START TEXT FOR ANALYSIS
You have to talk, open and honestly, to determine where you’re going…..


apachewarrior
3 years ago

What your partner may not realise, is the quarrelling actual contributes to your ill health. Your low mood & stress makes recovery difficult. The damage isn’t always visible.
He maybe in denial, embarrassed, angry & frustrated that he cannot do anything to prevent it. He may even be thinking about how his dreams are shattered, forgetting how you might be feeling right now.
Change can be difficult to accept, there may be times when he will blame you, because its not always obvious that its the disease that causes you to act in ways that appear abnormal to him.
Until there is a cure for MS, its not going to go away, it’s part of your life & he has to accept that along with all the negativity it brings. End of the day the one who is suffering is You. Once he gets that in his head, then maybe he will stop feeling self pity, stop blaming you and start to help you face everything that may come your way.
You need to be thinking about you & your needs right now.


northernlass
3 years ago

Hi @hayla reading your post has made me feel quite sad for you.. not only do you have to deal with MS but also say goodbye to your dreams and aspirations of a normal life with a supportive loving partner. I think @cameron is right and you maybe need to plan an exit strategy of your own.. where to live, what support you can receive if you do move to a different area.. and always essential MONEY..!!.It does sound to me like your partner may also have an exit strategy and sadly it sounds like it is to get upset and angry with the demands your MS has put on your relationship by being unkind to you.. maybe he is hoping that you do snap and push him away and then he is free to walk away and not feel guilty..? @apachewarrior is probably also right in that your partner is feeling sad and frustrated with how things have had to change.. his role as loving partner changed to care giver and maybe that is hard for him to come to terms with.. maybe worth a shot at sitting down and talking about how MS has effected both of your lives and how truthfully you can move on from this .. be it together or apart. Best wishes XX


chunes
3 years ago

Hi @hayla, there’s a lot of empathy for you on this thread; just wanted to add mine….(:

I have on tip that might be helpful. See if he will agree to some active listening – you each take it in turns to say one thing about how you feel. The other person listens and repeats back their understaning. There’s no interrupting, just clarification. The aim is to understand the other person, not to prove a point.
END TEXT FOR ANALYSIS
START SOURCE DATA
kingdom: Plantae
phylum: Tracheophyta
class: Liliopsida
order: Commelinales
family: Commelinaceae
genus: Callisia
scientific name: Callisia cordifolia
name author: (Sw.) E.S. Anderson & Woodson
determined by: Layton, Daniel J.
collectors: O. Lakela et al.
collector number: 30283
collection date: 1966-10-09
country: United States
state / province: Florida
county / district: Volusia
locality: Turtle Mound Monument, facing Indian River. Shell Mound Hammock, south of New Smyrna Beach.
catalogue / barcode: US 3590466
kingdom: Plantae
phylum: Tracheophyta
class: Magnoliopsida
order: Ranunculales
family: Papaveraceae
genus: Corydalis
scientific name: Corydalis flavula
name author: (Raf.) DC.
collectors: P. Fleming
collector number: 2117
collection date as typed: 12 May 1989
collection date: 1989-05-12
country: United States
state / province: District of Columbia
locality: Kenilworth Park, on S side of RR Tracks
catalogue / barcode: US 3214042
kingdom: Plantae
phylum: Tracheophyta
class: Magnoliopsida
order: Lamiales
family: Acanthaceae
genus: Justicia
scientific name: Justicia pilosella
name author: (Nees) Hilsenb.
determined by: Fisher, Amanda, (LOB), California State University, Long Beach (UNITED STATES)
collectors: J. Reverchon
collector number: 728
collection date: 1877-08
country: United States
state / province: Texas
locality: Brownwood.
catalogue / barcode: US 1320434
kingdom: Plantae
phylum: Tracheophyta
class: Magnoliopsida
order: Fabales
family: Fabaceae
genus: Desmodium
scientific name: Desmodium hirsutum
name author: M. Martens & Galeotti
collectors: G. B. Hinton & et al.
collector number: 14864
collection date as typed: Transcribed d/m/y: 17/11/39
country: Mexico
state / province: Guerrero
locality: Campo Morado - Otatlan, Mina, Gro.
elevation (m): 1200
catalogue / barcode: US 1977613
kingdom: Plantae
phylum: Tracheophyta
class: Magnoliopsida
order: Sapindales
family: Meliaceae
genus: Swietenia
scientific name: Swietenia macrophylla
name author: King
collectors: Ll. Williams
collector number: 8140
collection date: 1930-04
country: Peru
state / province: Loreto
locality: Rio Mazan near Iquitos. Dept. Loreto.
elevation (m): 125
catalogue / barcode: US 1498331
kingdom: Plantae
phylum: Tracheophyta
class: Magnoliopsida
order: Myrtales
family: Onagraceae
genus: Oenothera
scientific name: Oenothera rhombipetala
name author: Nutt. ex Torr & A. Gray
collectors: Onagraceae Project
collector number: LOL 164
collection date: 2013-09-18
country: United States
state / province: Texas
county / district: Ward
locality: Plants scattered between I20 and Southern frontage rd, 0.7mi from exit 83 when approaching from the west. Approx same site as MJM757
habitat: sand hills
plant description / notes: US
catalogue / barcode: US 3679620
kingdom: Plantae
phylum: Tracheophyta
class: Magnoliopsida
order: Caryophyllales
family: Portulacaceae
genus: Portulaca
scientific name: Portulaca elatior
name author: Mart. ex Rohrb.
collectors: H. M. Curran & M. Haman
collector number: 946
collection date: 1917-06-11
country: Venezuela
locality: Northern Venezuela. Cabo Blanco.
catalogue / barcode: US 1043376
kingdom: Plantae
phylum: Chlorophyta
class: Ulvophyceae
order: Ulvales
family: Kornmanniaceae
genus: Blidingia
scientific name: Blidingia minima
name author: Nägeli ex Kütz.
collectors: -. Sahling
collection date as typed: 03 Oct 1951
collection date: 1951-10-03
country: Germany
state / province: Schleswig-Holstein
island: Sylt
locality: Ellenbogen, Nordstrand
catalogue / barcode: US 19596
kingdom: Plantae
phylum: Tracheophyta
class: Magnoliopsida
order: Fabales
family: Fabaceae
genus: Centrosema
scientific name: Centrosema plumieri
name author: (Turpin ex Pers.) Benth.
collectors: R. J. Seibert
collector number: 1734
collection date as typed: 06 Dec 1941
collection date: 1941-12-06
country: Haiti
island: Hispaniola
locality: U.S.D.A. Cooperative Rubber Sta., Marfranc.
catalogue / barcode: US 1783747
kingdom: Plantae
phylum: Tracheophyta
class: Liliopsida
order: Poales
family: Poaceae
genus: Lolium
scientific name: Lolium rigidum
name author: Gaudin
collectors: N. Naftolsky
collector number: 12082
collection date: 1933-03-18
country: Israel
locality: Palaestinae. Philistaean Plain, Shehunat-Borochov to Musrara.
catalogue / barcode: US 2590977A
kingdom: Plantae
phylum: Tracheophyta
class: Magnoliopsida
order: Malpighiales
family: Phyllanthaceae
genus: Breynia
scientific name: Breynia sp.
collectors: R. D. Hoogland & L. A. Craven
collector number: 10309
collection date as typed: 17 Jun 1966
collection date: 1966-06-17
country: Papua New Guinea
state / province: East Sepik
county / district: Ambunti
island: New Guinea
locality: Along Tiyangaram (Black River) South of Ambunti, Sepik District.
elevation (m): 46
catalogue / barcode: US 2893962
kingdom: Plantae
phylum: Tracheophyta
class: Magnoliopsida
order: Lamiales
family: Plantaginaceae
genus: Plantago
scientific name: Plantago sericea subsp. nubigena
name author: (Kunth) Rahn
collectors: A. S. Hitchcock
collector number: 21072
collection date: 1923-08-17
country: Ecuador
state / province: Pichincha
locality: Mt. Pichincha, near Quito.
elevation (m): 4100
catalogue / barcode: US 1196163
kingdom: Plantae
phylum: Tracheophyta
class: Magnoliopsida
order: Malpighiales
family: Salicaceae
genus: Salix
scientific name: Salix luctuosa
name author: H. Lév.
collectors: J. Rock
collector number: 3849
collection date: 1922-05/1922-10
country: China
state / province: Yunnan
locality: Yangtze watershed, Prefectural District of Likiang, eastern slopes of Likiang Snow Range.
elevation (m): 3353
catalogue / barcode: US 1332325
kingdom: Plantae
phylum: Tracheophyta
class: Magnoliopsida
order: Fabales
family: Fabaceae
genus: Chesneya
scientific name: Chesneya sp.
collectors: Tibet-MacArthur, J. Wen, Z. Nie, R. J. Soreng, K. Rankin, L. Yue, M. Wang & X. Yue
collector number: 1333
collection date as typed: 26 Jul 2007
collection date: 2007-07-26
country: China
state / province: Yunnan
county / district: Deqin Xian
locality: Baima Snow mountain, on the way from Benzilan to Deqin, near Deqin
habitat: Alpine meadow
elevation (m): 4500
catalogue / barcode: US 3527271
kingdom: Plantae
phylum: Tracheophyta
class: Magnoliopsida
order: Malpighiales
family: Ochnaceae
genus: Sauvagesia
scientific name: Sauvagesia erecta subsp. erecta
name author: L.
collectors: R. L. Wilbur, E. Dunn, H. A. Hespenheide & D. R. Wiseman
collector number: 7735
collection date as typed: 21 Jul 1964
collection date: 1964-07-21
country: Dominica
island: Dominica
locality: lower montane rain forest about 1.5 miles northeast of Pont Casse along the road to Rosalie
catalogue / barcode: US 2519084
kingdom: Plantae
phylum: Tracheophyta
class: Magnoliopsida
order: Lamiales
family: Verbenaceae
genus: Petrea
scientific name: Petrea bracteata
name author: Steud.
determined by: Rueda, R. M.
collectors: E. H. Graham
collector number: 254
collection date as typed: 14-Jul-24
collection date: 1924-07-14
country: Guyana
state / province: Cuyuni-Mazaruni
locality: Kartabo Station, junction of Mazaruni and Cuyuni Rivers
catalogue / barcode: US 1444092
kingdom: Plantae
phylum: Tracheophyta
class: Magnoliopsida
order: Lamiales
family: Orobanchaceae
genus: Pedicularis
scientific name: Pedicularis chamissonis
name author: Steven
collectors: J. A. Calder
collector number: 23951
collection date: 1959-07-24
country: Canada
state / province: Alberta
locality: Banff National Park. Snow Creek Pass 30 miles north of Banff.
END SOURCE DATA
## WORK ORDER 1
From the forum thread on MS and relationships, reproduce the passage between "Change can be" and "needs right now.", inclusive.
## WORK ORDER 2
In the forum thread on MS and relationships, what is the stated aim of the active listening tip?

## ANSWER 1
Change can be difficult to accept, there may be times when he will blame you, because its not always obvious that its the disease that causes you to act in ways that appear abnormal to him.
Until there is a cure for MS, its not going to go away, it’s part of your life & he has to accept that along with all the negativity it brings. End of the day the one who is suffering is You. Once he gets that in his head, then maybe he will stop feeling self pity, stop blaming you and start to help you face everything that may come your way.
You need to be thinking about you & your needs right now.

## ANSWER 2
To understand the other person, not to prove a point.